§ What is being asked:
Exclude the pictures, then repeat the remaining data exactly.

§ Given information:
+ + +

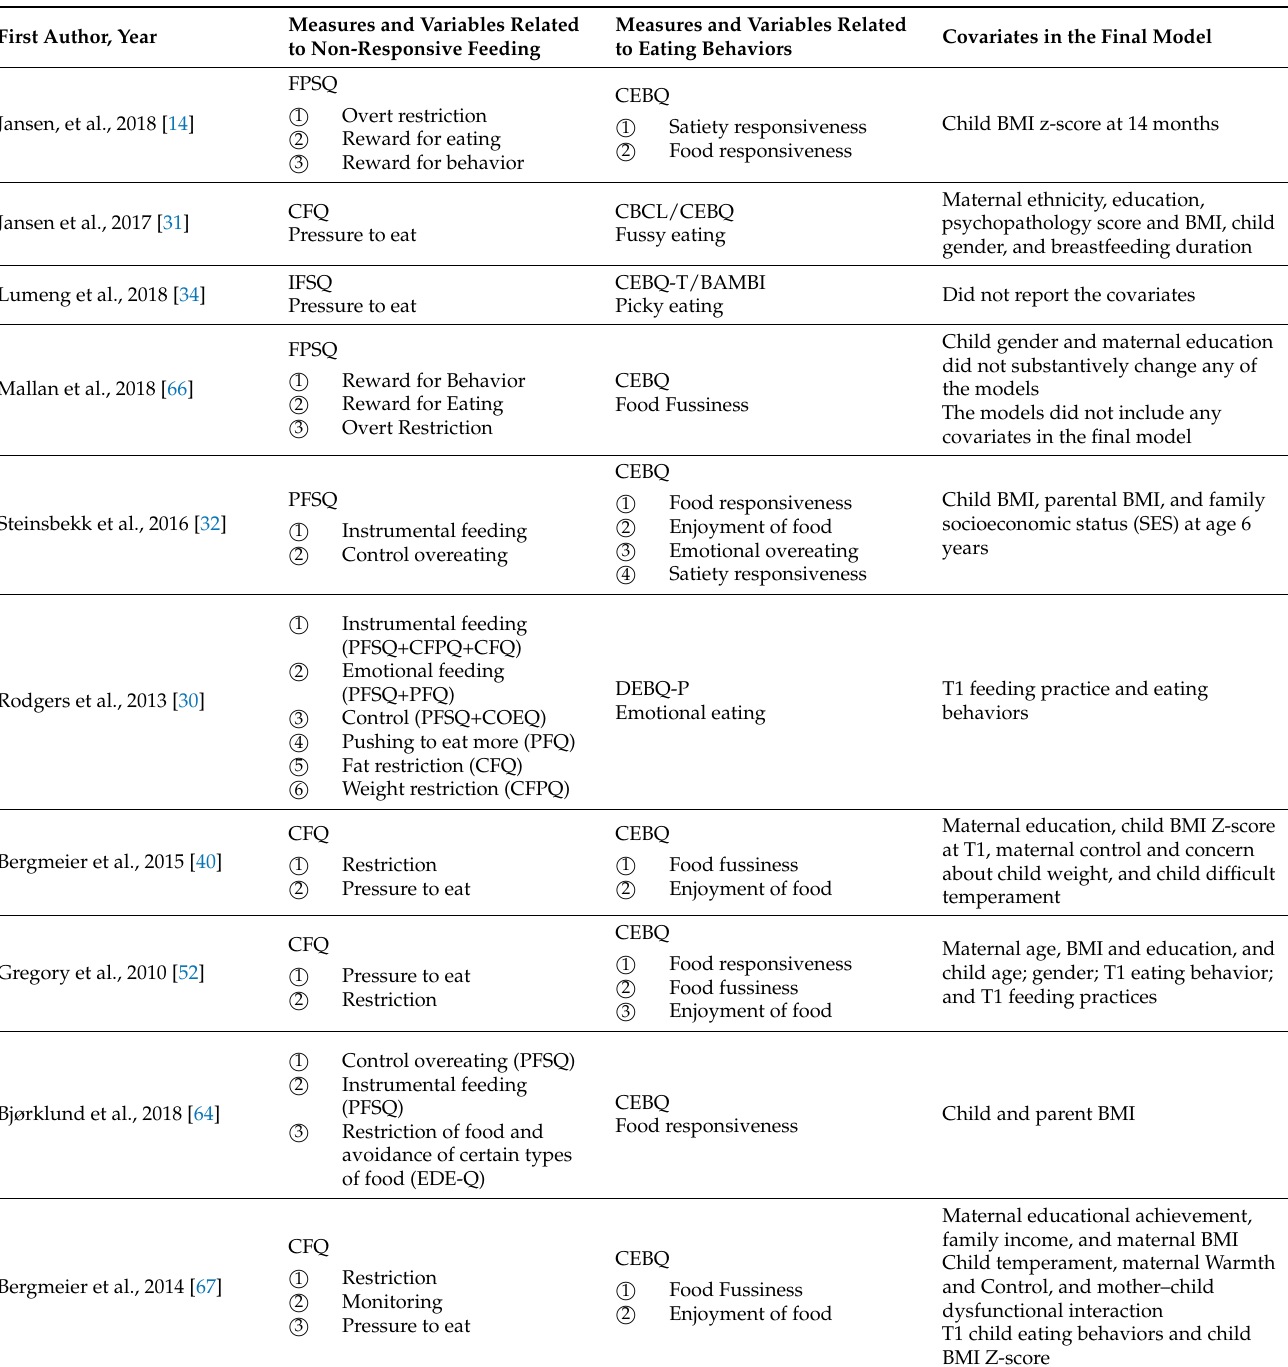
Table 2. Key variables and related measurements ( n =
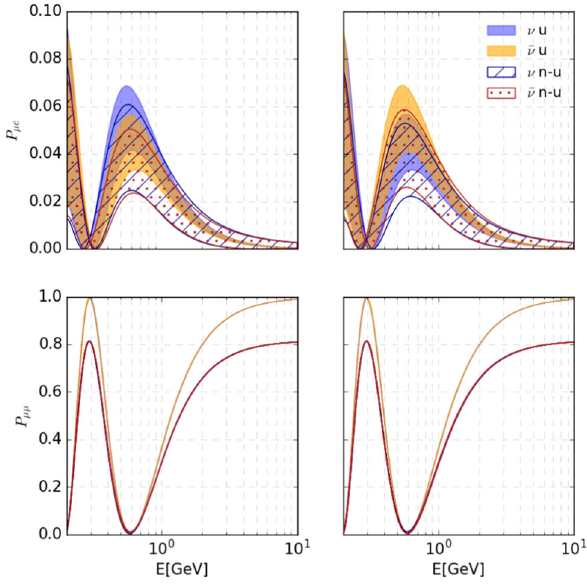
Fig. 2 Same as Fig. 1 but for the T2K experiment (295 km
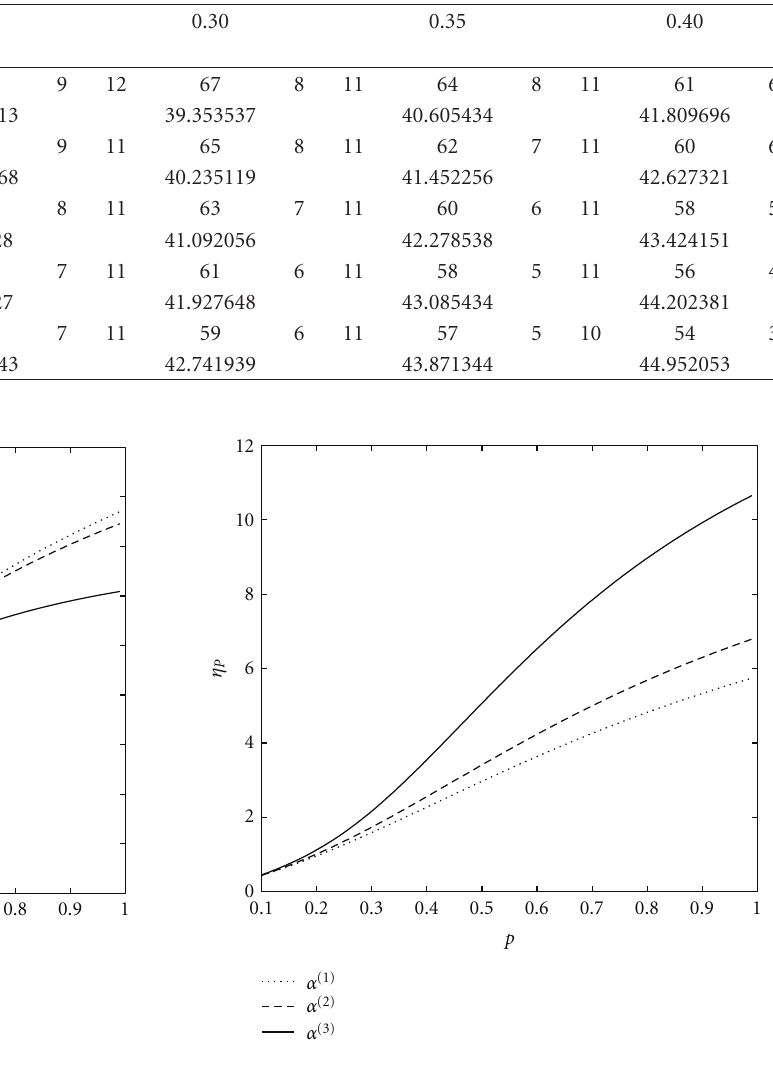
Figure 9: Expected number of customers in the pool— p versus α ( n ) ( S = 90, s = 15, N = 25, λ = 8, β = 1 . 4, γ = 0 . 7, μ = 0 .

+ + +

§ Completed task:
Table 2. Key variables and related measurements ( n =
Fig. 2 Same as Fig. 1 but for the T2K experiment (295 km
Figure 9: Expected number of customers in the pool— p versus α ( n ) ( S = 90, s = 15, N = 25, λ = 8, β = 1 . 4, γ = 0 . 7, μ = 0 .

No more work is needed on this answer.